The optional algorithm_name identifies the algorithm to be used in training the classifier.
- The following are supported: for WEKA:
  - J48 (documentation)
  - HOEFFDINGTREE (documentation)
  - LMT (documentation)
  - M5P (documentation)
  - RANDOMFOREST (documentation)
  - REPTREE (documentation)
  - CLASSIFICATIONVIAREGRESSION (documentation)
  - DECISIONTABLE (documentation)
  - M5RULES (documentation)
  - ONER (documentation)
  - LOGISTIC (documentation)
  - NAIVEBAYES (documentation)
- If not specified, J48 (for WEKA) is used as the default.
The optional algorithm_options provides the configuration options (parameters) for the algorithm identified by algorithm_name.
- These options are passed as a single string, just as in a command line.
- Please refer to the Weka documentation the respective algorithms, linked above, for details of the accepted options and defaults.
- If not specified, the default parameters for the specified algorithm are used.
Remaining parameters are as in the abridged syntax discussed earlier.

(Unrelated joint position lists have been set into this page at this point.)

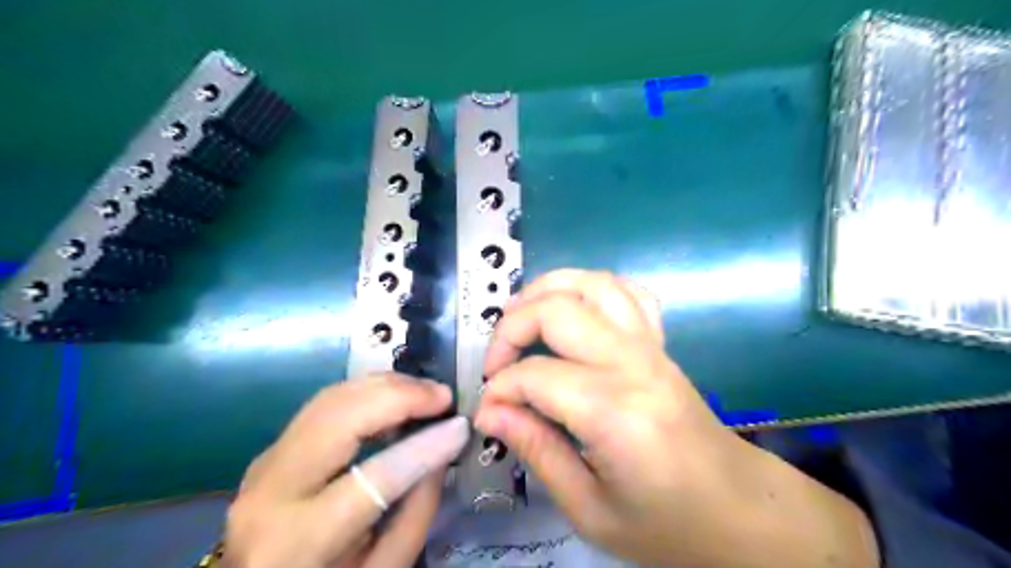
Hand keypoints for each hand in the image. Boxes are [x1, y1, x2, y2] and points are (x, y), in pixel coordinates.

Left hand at [222, 374, 468, 567]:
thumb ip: (417, 511)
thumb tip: (443, 446)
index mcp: (298, 540)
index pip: (373, 477)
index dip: (423, 446)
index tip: (460, 426)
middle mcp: (271, 490)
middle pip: (342, 418)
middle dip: (400, 397)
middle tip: (443, 396)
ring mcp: (266, 461)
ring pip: (332, 399)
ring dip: (385, 386)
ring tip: (426, 393)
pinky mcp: (274, 446)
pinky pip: (325, 404)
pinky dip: (366, 392)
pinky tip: (396, 396)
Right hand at [474, 269, 877, 567]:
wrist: (739, 510)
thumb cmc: (667, 524)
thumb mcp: (590, 509)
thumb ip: (537, 450)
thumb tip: (490, 413)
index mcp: (614, 412)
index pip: (535, 376)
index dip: (499, 391)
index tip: (488, 413)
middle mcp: (633, 364)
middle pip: (557, 310)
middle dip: (511, 328)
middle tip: (495, 363)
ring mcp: (651, 346)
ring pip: (592, 283)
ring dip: (546, 289)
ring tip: (521, 317)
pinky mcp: (660, 343)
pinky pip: (627, 291)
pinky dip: (590, 288)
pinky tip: (573, 310)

Extended Syntax for Clustering◄

The extended formal syntax for creating an clusterer is as follows:

CREATE [ { TEMPORARY | TEMP } ] [ library_name ] CLUSTERER [ ( algorithm_name [ , algorithm_options ] ) ] clusterer_name USING table_expression

The optional library_name specifies the machine learning library to use for the task.
- In the current version, only WEKA is accepted as Sclera currently only interfaces with Weka for clustering.
- If not specified, WEKA is used (this default can be modified using the sclera.service.default.mlservice configuration parameter).
The optional algorithm_name identifies the algorithm to be used in training the clusterer.
- The following are supported for WEKA:
  - SIMPLEKMEANS (documentation)
  - COBWEB (documentation)
  - EM (documentation)
  - FARTHESTFIRST (documentation)
  - HIERARCHICAL (documentation)
- If not specified, SIMPLEKMEANS is used as the default.
The optional algorithm_options provides the configuration options (parameters) for the algorithm identified by algorithm_name.
- These options are passed as a single string, just as in a command line.
- Please refer to the Weka documentation the respective algorithms, linked above, for details of the accepted options and defaults.
- If not specified, the default parameters for the specified algorithm are used.
Remaining parameters are as in the abridged syntax discussed earlier.